A causa della chiusura delle scuole per pandemia, diverse organizzazioni internazionali ne hanno sottolineato gli effetti negativi, perché avrebbe ampliato il divario fra i bambini provenienti da famiglie povere e da contesti fragili e gli altri ragazzini. Questo perché le due modalità di insegnamento, a distanza e in presenza, come ormai è ampiamente noto, non sono egualmente efficaci.
Tuttavia, a questo punto, si rende necessario “misurare la perdita delle competenze dovuta alla chiusura delle scuole” per la definizione di interventi che mirino a mitigarne le conseguenze.
Queste premesse sono state il motivo per il quale sono stati messi a confronto i test standardizzati, ripetuti nel tempo, con quelli effettuati subito dopo i mesi di lezioni perdute in presenza, recuperati però con la Dad.
E allora, scrive Lavoce.info, “per la prima volta in Italia, in un nostro recente progetto, guidato dall’Università di Torino, ha stimato l’impatto della chiusura delle scuole durante la primavera 2020 sugli apprendimenti in matematica nella scuola primaria.
Dopo avere spiegato le modalità, assolutamente scientifiche, dei test per misurare la perdita di apprendimenti tra i bambini, Lavoce.info scrive che “A seguito della chiusura della scuola causata dalla pandemia i bambini e le bambine della coorte Covid hanno perso in media 0,19 deviazioni standard rispetto alla coorte precedente, una perdita equivalente a circa quattro mesi di scuola”.
“Il danno maggiore in termini di apprendimento è stato sperimentato da bambini e bambine con genitori non laureati e rendimenti scolastici superiori alla media (fino a -0,51 deviazioni standard per i bambini più bravi).

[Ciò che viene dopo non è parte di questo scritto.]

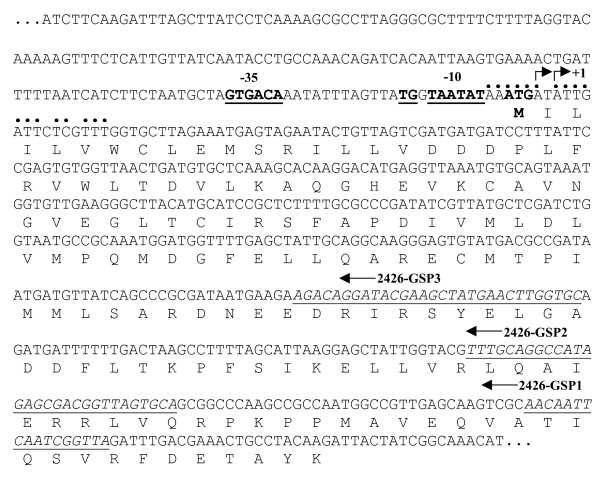
Nucleotide sequence of the so2426 promoter region and N-terminal coding region. The transcriptional start site (+1) is indicated by arrows, and putative -10 and -35 basal promoter elements are presented in boldface and underlined. Closed circles indicate conserved residues matching a predicted Fur-binding recognition site. The annotated (original) translation start codon (M1 residue) of so2426 is shown in boldface. 5'-RACE results described here indicate that the annotated translation start codon is incorrect, and residue M11 constitutes the actual start codon. The 5'-RACE primers used to identify the transcription start site are shown in italics and underlined.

Hanno perso di più in termini di apprendimento anche le figlie femmine di genitori senza una laurea (-0,30 deviazioni standard). Un’ipotesi è che questi bambini e bambine siano quelli che traggono maggior beneficio dagli stimoli offerti dalla scuola in situazioni normali. Tenendo conto del contesto si può verosimilmente supporre effetti negativi ancora più forti in zone con minore disponibilità di strumenti digitali e connessione in banda larga (per esempio zone rurali, montane, o alcune parti del Sud d’Italia)”.
E ancora, spiega Lavoce.info, i risultati mostrano chiaramente “come la scuola in presenza svolga un ruolo centrale sia nel processo di apprendimento sia nella riduzione delle disuguaglianze educative. Una perdita di apprendimento si traduce in minor capitale umano e sociale a livello individuale nel medio-lungo termine, con effetti nel mercato del lavoro, in termini di occupazione, salario, produttività con possibili effetti negativi intergenerazionali”.
Da qui la conclusione dello studio che non lascia alternative: “La chiusura della scuola primaria dovrebbe perciò essere considerata l’ultima ratio per il contenimento della pandemia. In vista del ritorno in aula a settembre, il governo dovrebbe dare priorità alla sicurezza delle scuole e ai trasporti, per assicurare un rientro normale e non a singhiozzo”.